Minnesota is a large producer and consumer of methamphetamines. Usual venues for production include miles of thick, bountiful State Forests, a plethora of abandoned mills, and abandoned houses in lower income neighborhoods of the Twin Cities. With seemingly inevitability, these structures go up in large, showy explosions, or end up the target of raids due to the chemical stench of the process or conscientious Minnesotans getting tired of the suspiciously pale, thin, and twitchy dealers found around your average meth lab.
However, the long and hard winters in the Land of 10,000 Lakes and the popularity of ice fishing has recently presented a new and intriguing development in methamphetamine. Where before your producers have had meth shacks, meth houses, and meth factories in Greater Minnesota, now we see a combination of winter sports and the illegal drug industry that provides new and interesting methods of explosions. A new option in clandestine locations and disposal of ingredients presents itself.
I refer, of course, to the meth lab on ice.
Consider the seemingly masochistic sport of ice fishing. By the time the ice in Minnesotan lakes freezes a foot or two, Minnesota has sunk well into the grips of winter malaise and cabin fever. With temperatures hovering around 0F, the Scandinavian residents find themselves confronted with the prospect of another weekend shut in watching TV, doing chores around the house, and having to deal with their wives, neighbors, or even worse, the dreaded potluck. Facing lutefisk, a fate arguably worse than death, the men take to the lake with makeshift shacks, TVs, space heaters, and several layers of clothing. Holes are drilled through the thick ice, lines are dropped, and beer is consumed.
Foom! "What's dat, Ole?"
"Oh, dat's just Bob, doncha know, fiddlin' around wif' his space heater again. Gosh, yanno, he looks awfully pale an' skinny lately, Lena's been thinkin' aboot takin' 'im some hot dish!"

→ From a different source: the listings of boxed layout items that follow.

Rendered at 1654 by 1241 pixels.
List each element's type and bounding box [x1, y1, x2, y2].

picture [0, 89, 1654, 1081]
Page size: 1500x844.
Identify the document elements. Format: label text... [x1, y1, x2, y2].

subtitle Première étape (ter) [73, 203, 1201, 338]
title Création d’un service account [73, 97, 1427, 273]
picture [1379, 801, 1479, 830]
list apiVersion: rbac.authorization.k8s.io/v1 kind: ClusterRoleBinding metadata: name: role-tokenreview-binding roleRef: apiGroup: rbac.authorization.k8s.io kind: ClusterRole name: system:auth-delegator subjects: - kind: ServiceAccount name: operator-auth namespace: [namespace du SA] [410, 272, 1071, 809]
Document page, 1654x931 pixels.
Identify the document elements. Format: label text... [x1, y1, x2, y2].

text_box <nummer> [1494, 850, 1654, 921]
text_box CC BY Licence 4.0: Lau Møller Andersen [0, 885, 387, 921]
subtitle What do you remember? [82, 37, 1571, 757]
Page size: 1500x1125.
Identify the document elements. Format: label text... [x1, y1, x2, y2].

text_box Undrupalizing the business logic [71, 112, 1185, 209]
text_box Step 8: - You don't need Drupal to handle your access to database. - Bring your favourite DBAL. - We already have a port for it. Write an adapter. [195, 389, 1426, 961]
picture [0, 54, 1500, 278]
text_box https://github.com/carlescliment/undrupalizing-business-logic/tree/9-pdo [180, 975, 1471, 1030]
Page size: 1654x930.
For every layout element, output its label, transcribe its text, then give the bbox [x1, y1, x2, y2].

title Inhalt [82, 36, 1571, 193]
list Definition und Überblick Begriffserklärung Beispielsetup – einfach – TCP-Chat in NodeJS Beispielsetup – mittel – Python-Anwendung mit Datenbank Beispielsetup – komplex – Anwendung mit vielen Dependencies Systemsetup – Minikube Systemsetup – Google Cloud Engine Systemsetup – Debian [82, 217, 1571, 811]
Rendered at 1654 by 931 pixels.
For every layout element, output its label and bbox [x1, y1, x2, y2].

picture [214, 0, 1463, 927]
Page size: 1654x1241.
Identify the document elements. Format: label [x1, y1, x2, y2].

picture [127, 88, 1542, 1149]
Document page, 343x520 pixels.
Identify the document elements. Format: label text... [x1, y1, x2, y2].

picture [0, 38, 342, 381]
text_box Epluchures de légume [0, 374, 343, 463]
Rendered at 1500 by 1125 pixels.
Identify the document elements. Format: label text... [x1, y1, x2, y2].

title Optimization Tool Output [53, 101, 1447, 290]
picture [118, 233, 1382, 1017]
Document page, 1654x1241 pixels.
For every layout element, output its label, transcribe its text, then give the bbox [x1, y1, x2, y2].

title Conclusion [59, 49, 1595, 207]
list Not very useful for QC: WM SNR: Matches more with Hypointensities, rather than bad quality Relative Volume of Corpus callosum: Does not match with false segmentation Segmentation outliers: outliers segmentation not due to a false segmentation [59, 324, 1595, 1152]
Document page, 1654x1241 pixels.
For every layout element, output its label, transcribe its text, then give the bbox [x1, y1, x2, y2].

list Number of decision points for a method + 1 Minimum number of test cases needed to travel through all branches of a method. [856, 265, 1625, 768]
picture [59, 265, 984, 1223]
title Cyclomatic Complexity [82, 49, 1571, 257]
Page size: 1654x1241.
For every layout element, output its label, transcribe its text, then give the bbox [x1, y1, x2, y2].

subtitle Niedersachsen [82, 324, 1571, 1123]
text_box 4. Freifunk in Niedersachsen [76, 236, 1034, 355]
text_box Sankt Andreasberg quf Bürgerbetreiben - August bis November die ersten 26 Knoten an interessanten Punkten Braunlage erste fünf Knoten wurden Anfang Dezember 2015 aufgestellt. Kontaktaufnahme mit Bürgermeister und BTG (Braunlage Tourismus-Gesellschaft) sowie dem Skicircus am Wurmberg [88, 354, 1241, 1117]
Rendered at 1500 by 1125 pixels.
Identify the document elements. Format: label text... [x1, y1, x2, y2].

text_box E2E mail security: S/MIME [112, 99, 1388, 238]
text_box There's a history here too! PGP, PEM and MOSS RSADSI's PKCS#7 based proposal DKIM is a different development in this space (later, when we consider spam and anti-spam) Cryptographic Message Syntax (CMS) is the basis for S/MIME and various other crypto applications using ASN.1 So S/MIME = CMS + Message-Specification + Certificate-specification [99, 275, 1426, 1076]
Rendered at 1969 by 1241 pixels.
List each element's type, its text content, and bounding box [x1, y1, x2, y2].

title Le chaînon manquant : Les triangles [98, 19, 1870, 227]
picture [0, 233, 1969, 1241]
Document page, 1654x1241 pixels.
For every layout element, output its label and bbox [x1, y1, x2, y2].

"Oh, ya. He jus' hasn't been da same since he got divorced an lost 'is money to da ex, ya."
"Oh ya. Dat poor man."
BOOM, crack crack crack!
"Ole, dat don't sound so good..."
Placing an ice lab out on the ice provides a convenient hole for disposing of ingredients in case of police investigation. Predictably, any fish remaining in a torpor at the botom of the frozen lake die off rapidly from the toxic chemicals used to produce the drug. However, running any sort of meth lab, icebound or no, remains an explosive prospect. All too often, this results in the amusing spectacle of ice fishing houses exploding for what seems to be no reason.
Local law enforcement authorities have, for this very reason, picked up the habit of going around and shaking down ice fishing houses for meth labs (and, failing that, suspicious batches of hot chocolate in need of sampling).